6. Properly interpreted article 8ZB permitted the appellant to rebut any presumption of notice of the 14th March 2016 decision by proving that he was not provided with a copy of the decision by SFS. The evidence established on balance he was not so provided. These points were not determined.
7. The judge concluded that it was the appellant’s responsibility to check that the Nazmul1933@gmail.com address and if he were no longer able to access it to inform the respondent [29]. Thus the judge was not satisfied the appellant had rebutted the presumption. However Article 8ZB did not impose a responsibility on the applicant to check a correspondence address provided in an application form.
Ground (ii)
8. The judge failed to appreciate that the appellant’s case as supported by the oral and documentary evidence was that SFS had used the e-mail address Nazmul1933@gmail.com as a contact e-mail address in respect of the 1st October 2015 application but had not notified the appellant of any e-mail received at that address in respect of the 14th March 2016 decision, so that any presumption of notice of that decision could be rebutted pursuant to Article 8ZB of the Order. This was supported by Counsel’s note of the appellant’s evidence.

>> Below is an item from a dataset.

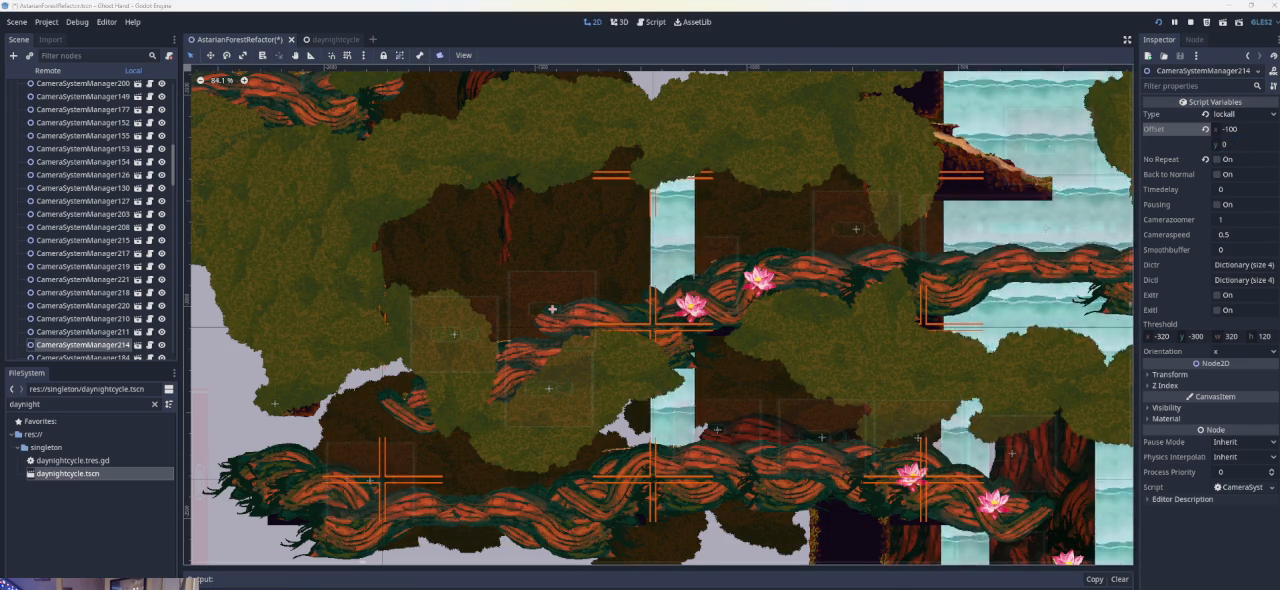
{"buttons": [], "left_stick": "right", "events": [[300, "left_stick", "right"]]}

9. The appellant’s evidence was that he stated in oral evidence was that the appellant’s representative “told me that the e-mail on the form [ABp 21] is a contact e-mail for himself”.
10. The appellant’s case was not that this was per se improper or an error or that this caused problems, but it was instead that only SFS had access to the e-mail address Nazmul1933@gmail.com but they failed to inform the appellant of the 14th March 2016 e‑mail if it was indeed, as the respondent claims, sent to that address in August 2016.
11. This is supported by documentary materials in the appellant’s bundle, including the correspondence and the WhatsApp messages.
12. It was no part of the appellant’s case that the SFS inexplicably made up, [12], [24] and [26], the e-mail address of Nazmul1933@gmail.com in error, resulting in a problem and difficulties with the e-mail.
13. The result of the judge’s erroneous and unreasonable understanding of the appellant’s case in evidence was that she failed to reasonably evaluate the appellant’s case. Once it was understood that the appellant’s case was that his representative deliberately used the e-mail Nazmul1933gmail.com but failed to inform the appellant of any decision letter communicated via that e-mail address. The judge’s reasoning at [23] to [29] loses its force and was irrational.
14. Although the judge’s observations at [24] and at [25], [28] do relate to the appellant’s true case. This reasoning alone is insufficient to justify the wholesale rejection of the appellant’s oral and documentary evidence which supported the proposition that he was unaware of the 14th March 2016 decision before he applied for asylum in 2017.
15. Turning to the judge’s reasoning at [25] to [29] this is seriously flawed when considering against the backdrop of the appellant’s true case and evidence.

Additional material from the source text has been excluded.